Your objective:
Reduce the material below to its lines containing "KungSängen".
(Records to use begins)
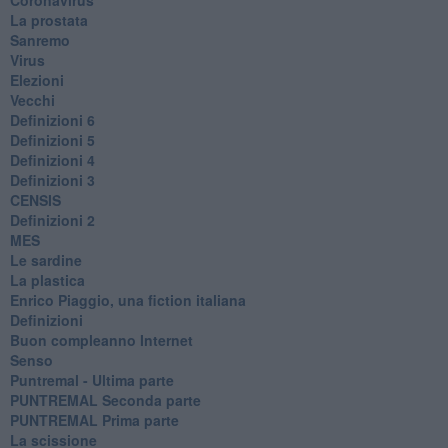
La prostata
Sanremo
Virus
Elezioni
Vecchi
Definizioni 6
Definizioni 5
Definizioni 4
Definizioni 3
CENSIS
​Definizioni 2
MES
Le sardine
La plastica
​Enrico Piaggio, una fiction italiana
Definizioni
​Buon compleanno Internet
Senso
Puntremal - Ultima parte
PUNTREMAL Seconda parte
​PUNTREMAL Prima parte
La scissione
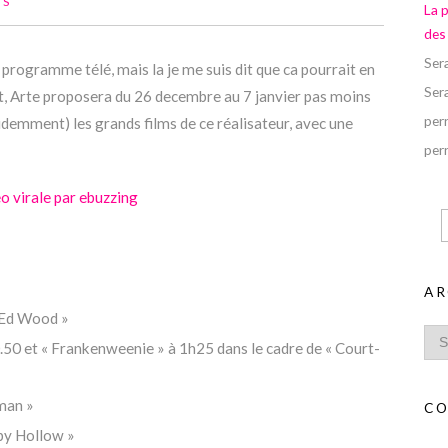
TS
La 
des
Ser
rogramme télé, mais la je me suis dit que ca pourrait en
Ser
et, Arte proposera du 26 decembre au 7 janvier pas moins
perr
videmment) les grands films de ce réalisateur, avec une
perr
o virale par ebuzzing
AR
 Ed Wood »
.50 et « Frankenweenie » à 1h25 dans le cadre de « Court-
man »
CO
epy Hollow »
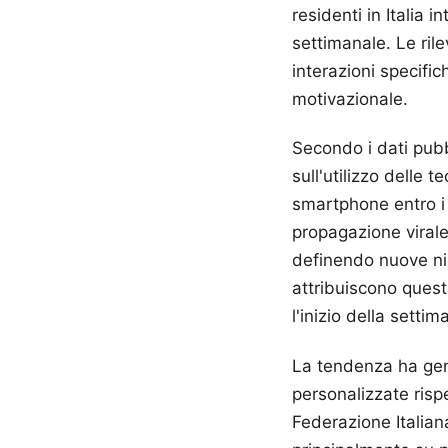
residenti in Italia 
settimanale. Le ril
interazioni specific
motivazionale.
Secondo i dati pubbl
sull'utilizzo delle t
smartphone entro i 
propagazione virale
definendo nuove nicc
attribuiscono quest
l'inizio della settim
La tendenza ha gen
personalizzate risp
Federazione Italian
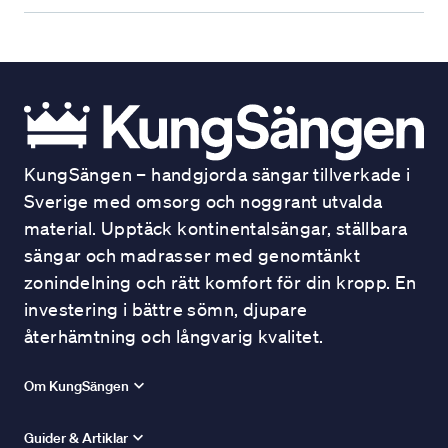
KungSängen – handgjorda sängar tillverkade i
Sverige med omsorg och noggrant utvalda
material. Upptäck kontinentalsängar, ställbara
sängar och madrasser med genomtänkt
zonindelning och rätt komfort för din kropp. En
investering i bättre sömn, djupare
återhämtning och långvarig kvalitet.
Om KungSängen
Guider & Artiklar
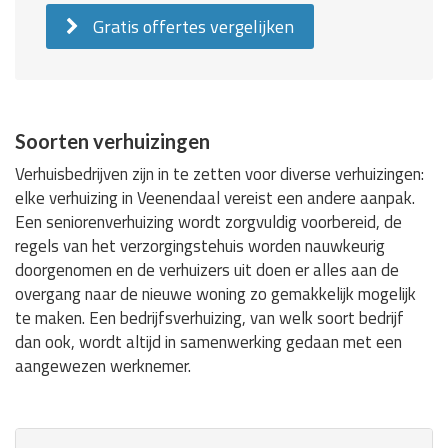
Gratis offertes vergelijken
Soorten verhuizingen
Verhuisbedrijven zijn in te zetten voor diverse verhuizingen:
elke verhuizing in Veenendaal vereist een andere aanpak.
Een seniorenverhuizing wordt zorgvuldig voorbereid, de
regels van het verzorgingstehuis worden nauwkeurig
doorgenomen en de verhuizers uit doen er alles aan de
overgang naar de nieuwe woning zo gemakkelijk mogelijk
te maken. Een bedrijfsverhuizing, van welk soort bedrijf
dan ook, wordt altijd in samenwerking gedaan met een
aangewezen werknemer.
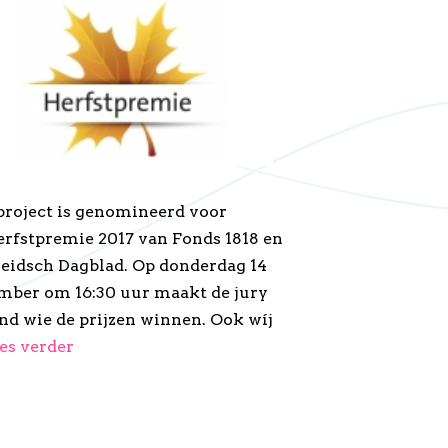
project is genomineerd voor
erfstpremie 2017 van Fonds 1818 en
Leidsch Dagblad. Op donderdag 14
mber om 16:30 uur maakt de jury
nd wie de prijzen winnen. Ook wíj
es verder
(Records to use ends)
(Records to use begins)
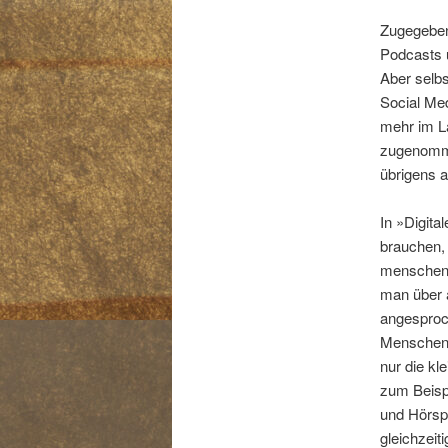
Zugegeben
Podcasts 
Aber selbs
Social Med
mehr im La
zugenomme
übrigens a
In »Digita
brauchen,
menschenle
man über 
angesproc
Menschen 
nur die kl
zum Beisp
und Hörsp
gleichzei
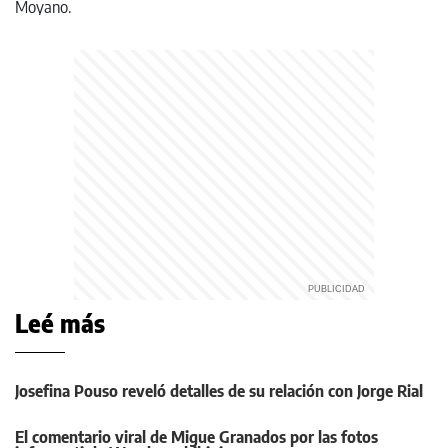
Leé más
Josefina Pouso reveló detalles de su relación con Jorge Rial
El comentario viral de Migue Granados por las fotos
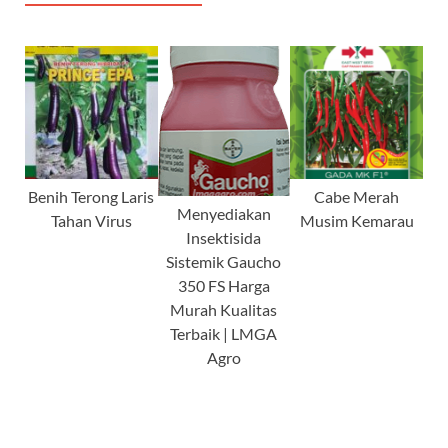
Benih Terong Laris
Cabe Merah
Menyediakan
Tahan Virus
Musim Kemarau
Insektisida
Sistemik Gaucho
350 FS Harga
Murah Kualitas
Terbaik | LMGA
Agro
(Records to use ends)
Answer to this task:
KungSängen – handgjorda sängar tillverkade i
Om KungSängen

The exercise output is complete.